The ruling penned by Justice Clarence Thomas tortured the dictionary in differentiating shots fired from a single pull of a trigger to those fired as a bump stock keeps a weapon pushing up against a shooter’s trigger pull.
Being a lawyer of any kind, particularly one charged with issuing the final say on the meaning of law and the Constitution, comes with a certain amount of parsing technicalities. That’s inevitable, but also gives justices cover to lean so heavily on the technicalities as to basically ignore everything else.
As into the weeds of definitions as this decision tries to get, the question that was before the justices was a simple one: What is a bump stock, exactly? What does it do?

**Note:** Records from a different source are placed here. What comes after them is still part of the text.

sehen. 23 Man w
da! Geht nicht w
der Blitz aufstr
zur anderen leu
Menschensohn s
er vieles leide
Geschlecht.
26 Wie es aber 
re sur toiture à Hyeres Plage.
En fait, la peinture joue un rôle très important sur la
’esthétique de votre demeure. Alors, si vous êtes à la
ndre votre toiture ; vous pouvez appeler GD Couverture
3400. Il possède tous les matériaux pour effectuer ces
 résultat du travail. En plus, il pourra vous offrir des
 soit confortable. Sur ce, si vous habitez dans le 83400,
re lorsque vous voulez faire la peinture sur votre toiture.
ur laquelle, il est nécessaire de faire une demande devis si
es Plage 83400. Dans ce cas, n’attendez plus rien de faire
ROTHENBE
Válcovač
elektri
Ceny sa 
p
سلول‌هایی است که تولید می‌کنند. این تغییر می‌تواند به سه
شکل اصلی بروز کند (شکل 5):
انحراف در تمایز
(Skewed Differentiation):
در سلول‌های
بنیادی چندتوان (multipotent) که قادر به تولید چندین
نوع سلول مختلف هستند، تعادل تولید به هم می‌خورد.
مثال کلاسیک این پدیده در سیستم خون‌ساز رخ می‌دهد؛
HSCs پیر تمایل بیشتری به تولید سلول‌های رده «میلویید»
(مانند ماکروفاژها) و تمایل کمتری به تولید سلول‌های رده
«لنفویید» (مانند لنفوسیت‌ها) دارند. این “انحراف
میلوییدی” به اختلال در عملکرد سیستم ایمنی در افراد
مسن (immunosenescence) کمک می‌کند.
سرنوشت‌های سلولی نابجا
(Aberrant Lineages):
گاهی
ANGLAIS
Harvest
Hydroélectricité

Bump stocks are additions to firearms that permit them to fire automatically, and no, just because the motion that allows automatic firing happens outside instead of inside the weapon doesn’t mean this isn’t what’s happening while the trigger is squeezed. This automatic rate of fire makes the gun what’s known colloquially and under law as a “machine gun.” Both these guns and accessories that convert other guns into them are banned, which makes the bump stocks unlawful under federal law. That’s it.
Questions over whether the movement of the gun around the depressed trigger count as separate actuations of the trigger are distractions from the basic and obvious truth that everyone — from the gun restriction groups to the people who actually make, market and sell the bump stocks themselves — knows well.